‘Prison gerrymandering’ endures in Nevada, despite law
CARSON CITY, Nev. ( AP) — Incomplete demographic information that Nevada prison officials provided lawmakers preparing to redraw the state’s political maps is prompting questions and frustration two years after the Legislature passed a law to count incarcerated residents in their home communities during the once- in- a- decade redistricting process.
The data gap suggests Nevada’s efforts to end so- called “prison gerrymandering” are far from complete as lawmakers prepare to implement a recently passed ban of the practice for the first time later this year.
“Here we are, in 2021, with half of the people that we aren’t being able to identify. That’s problematic to me because I would like to see everyone counted,” state Sen. Roberta Lange, a Las Vegas Democrat, said in a Wednesday hearing.
Most states count inmates as part of the population where their prisons are located. Detractors say the practice, known as “prison gerrymandering,” artificially inflates the population and voting power of rural, mostly white prison towns at the expense of minority communities disproportionately incarcerated. In Nevada, where 51% of the population is white, 58% of the prison population is Black, Latino, Native or of Asian descent.
“It’s taking people who would otherwise count for representation in their own communities and moving them to areas that aren’t just far away from home, but also look very different,” said Yurij Rudensky, redistricting counsel at the Brennan Center for Justice. “Certain areas are essentially getting a windfall because they happen to house prison facilities.”
The extent to which people in Nevada prisons are reallocated has significant implications on the population and, in turn, voting power communities across the state will have through the next decade.
Roughly 20% of the population in rural Pershing County resides in the Lovelock Correctional Center and a 2019 law requires the prison’s 1,345 inmates be counted at their “last known address” when lawmakers redraw the state’s political maps.
Prison officials provided addresses for less than half of Lovelock’s inmates. Though far from complete, reallocating 644 to their home communities shrunk Pershing County’s population by 9.7%.
Republican Pete Goicoechea’s state Senate district includes three of Nevada’s seven correctional centers. Reallocating about half of the prison population to pre-incarceration addresses removed 3,804 residents, 2.4% of his district’s population.
He said the law accounts for many inmates not having addresses and thinks it makes sense for some, for example those serving life sentences, to count prison addresses. He considers inmates’ interests when voting on budgets for the prison system, but sees them differently than other constituents.
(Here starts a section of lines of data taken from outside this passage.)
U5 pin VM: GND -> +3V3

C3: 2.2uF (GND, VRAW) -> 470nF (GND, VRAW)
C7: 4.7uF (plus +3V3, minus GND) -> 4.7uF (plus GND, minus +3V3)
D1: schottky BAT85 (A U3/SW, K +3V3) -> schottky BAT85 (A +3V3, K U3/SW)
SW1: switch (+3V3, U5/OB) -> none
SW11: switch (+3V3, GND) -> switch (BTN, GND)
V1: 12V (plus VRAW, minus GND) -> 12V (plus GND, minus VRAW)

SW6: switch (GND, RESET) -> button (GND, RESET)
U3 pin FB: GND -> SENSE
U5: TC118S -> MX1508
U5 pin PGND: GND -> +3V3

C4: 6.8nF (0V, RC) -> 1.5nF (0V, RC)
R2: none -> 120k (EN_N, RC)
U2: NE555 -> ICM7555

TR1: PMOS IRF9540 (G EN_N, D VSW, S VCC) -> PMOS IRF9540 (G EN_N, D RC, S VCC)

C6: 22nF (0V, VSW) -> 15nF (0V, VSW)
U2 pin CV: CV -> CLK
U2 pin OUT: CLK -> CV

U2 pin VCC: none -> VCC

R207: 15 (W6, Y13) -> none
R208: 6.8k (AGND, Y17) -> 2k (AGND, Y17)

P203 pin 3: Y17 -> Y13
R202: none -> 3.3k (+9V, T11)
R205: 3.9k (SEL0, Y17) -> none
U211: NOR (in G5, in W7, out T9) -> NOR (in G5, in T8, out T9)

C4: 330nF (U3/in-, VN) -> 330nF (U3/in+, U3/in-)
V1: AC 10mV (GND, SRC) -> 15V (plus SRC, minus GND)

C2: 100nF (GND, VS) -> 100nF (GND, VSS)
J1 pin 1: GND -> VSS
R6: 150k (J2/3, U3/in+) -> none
“Let’s be honest, most of them, at the point they’re incarcerated, they’re felons and don’t have the ability to vote. I don’t go in to campaign in the prisons. You wouldn’t because it really doesn’t have an impact on the electorate,” Goicoechea said.
The Census Bureau reported in August that 19,575 Nevada residents lived in correctional facilities for adults, which includes people in jails and federal prisons from Nevada and other states. Nevada’s inmate reallocation law only applies to state prisons. Officials initially sent 12,214 address records in February.
Redistricting staff worked with the Department of Corrections to use as many of the addresses as possible, but said Wednesday that only about half had the needed information. Only 6,275 people — about 51% of prison officials’ initial submission — were reallocated to their “last known residential address” per the 2019 law.
“There’s a significant number of inmates who will remain counted at the prison site either because there’s insufficient evidence that they were Nevada residents before incarceration or insufficient evidence of their address in general,” legislative attorney Asher Killian said.
Nevada is one of 11 states that reallocates inmates to their pre-prison addresses during redistricting.
State law requires prison officials “compile the last known residential address of each offender immediately before the offender was sentenced” and send the information to the state demographer.
Prison officials turned over a complicated and admittedly incomplete dataset that included four categories of inmate addresses noting shelters, family addresses and planned parole addresses that they didn’t know how to interpret.